Abstract

Seismic performance evaluation of wharf structures constitutes the core of the vulnerability assessment of seaport infrastructure exposed to seismic events. Because this performance will depend on complex interactions between the surrounding potentially liquefiable soils and wharf foundation and structure, detailed and careful implementation of advanced modeling techniques is needed. These models are required to capture such highly nonlinear phenomena as permanent seaward deformation of embankment soils, soil-structure interaction in liquefiable soils, spread of plasticity in prestressed piles, and force-deformation of pile-deck connections.
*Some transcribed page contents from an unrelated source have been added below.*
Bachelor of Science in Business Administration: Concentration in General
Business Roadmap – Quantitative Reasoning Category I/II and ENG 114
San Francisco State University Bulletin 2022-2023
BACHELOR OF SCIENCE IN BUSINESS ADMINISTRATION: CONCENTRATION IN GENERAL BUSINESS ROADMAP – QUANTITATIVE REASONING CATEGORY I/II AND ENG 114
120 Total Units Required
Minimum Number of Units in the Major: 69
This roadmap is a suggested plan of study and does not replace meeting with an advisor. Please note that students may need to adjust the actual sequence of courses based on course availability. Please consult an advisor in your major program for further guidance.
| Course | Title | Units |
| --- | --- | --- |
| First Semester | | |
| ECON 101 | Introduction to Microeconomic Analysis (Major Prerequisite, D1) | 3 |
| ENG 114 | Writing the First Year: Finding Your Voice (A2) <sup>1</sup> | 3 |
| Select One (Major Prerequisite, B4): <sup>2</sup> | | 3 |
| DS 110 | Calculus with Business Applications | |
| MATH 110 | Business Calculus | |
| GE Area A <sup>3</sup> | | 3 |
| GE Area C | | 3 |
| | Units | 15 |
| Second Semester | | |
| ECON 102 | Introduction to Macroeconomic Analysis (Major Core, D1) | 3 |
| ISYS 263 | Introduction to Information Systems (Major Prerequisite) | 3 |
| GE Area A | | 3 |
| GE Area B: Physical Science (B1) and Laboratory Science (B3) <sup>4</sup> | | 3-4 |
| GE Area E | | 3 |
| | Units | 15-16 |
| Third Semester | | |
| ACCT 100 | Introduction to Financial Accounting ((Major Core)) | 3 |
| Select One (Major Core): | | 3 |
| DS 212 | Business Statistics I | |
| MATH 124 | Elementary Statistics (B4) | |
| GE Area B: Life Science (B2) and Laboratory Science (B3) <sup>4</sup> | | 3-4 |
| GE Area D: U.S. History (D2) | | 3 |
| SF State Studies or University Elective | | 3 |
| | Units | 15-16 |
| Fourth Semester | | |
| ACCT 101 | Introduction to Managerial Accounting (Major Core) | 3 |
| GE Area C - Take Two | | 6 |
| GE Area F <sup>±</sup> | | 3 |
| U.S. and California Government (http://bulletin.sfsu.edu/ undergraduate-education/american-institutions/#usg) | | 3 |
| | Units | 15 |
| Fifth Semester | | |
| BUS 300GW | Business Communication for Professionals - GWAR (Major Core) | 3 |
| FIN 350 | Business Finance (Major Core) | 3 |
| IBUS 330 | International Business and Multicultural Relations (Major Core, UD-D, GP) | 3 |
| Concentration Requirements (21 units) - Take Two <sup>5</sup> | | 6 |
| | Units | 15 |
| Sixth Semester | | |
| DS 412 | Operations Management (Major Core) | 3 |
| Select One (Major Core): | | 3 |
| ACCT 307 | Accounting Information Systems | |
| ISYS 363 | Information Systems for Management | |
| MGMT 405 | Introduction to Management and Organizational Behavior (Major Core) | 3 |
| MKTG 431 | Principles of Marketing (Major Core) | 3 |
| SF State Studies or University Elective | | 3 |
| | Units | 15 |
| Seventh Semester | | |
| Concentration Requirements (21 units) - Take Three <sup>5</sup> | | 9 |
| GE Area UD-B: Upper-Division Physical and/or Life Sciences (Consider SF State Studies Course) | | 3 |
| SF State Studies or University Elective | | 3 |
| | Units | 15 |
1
This study utilizes such modeling approaches to investigate the three-dimensional (3D) nonlinear response of a typical pile-supported container wharf structure in liquefiable embankment soils. Input excitations for this analysis consist of embankment soil deformations for a far-field and an impulsive near-field ground motion. These excitations are derived using two-dimensional (2D) plane strain free-filed analyses for transverse (seaward-landward) and vertical directions and a spectral matching technique for the longitudinal (parallel to shoreline) direction. Results of these 3D analyses show that the oscillating component of embankment deformations is the primary contributor to the maximum response of the piles sections and pile-deck connections, and that effects of permanent deformations of the embankment soil are much smaller. The analysis results also demonstrate the importance of the structure’s 3D response characteristics, including longitudinal and torsional responses of the structure that are comparable to the transverse wharf responses during large amplitude oscillating embankment deformations owing to impulsive near-field motions. These important 3D response characteristics are not captured by more typical 2D wharf response analyses. Detailed comparisons of the responses of the 3D wharf model to corresponding responses from the 2D model of the wharf are provided.